» Data:
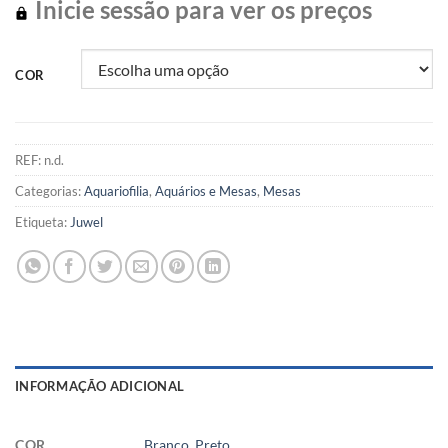
Inicie sessão para ver os preços
COR
REF:
n.d.
Categorias:
Aquariofilia
,
Aquários e Mesas
,
Mesas
Etiqueta:
Juwel
INFORMAÇÃO ADICIONAL
COR
Branco
,
Preto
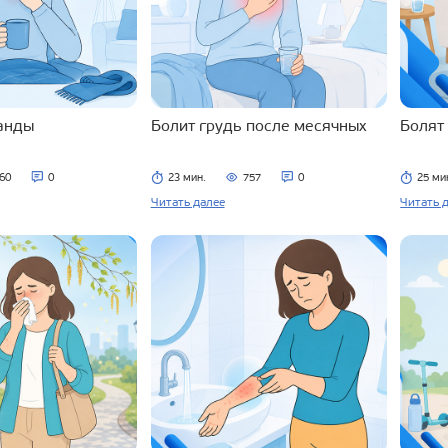
ланды
Болит грудь после месячных
Болят
60
0
23 мин.
757
0
25 ми
Читать далее
Читать 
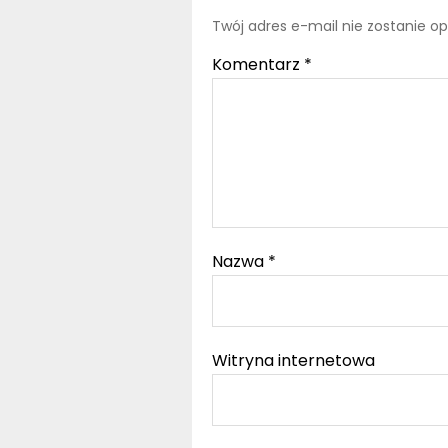
Twój adres e-mail nie zostanie o
Komentarz
*
Nazwa
*
Witryna internetowa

» Requirement:
Please convert the text from all the items above into a Markdown table with the columns No. and Line, one numbered row for each line of the text. Skip blank lines and leave out the pictures.

» Output of the task:
| No. | Line |
|---|---|
| 1 | Inicie sessão para ver os preços |
| 2 | COR |
| 3 | REF: |
| 4 | n.d. |
| 5 | Categorias: |
| 6 | Aquariofilia |
| 7 | , |
| 8 | Aquários e Mesas |
| 9 | , |
| 10 | Mesas |
| 11 | Etiqueta: |
| 12 | Juwel |
| 13 | INFORMAÇÃO ADICIONAL |
| 14 | COR |
| 15 | Branco |
| 16 | , |
| 17 | Preto |
| 18 | ланды |
| 19 | Болит грудь после месячных |
| 20 | Болят |
| 21 | 60 |
| 22 | 0 |
| 23 | 23 мин. |
| 24 | 757 |
| 25 | 0 |
| 26 | 25 ми |
| 27 | Читать далее |
| 28 | Читать  |
| 29 | Twój adres e-mail nie zostanie o |
| 30 | Komentarz |
| 31 | * |
| 32 | Nazwa |
| 33 | * |
| 34 | Witryna internetowa |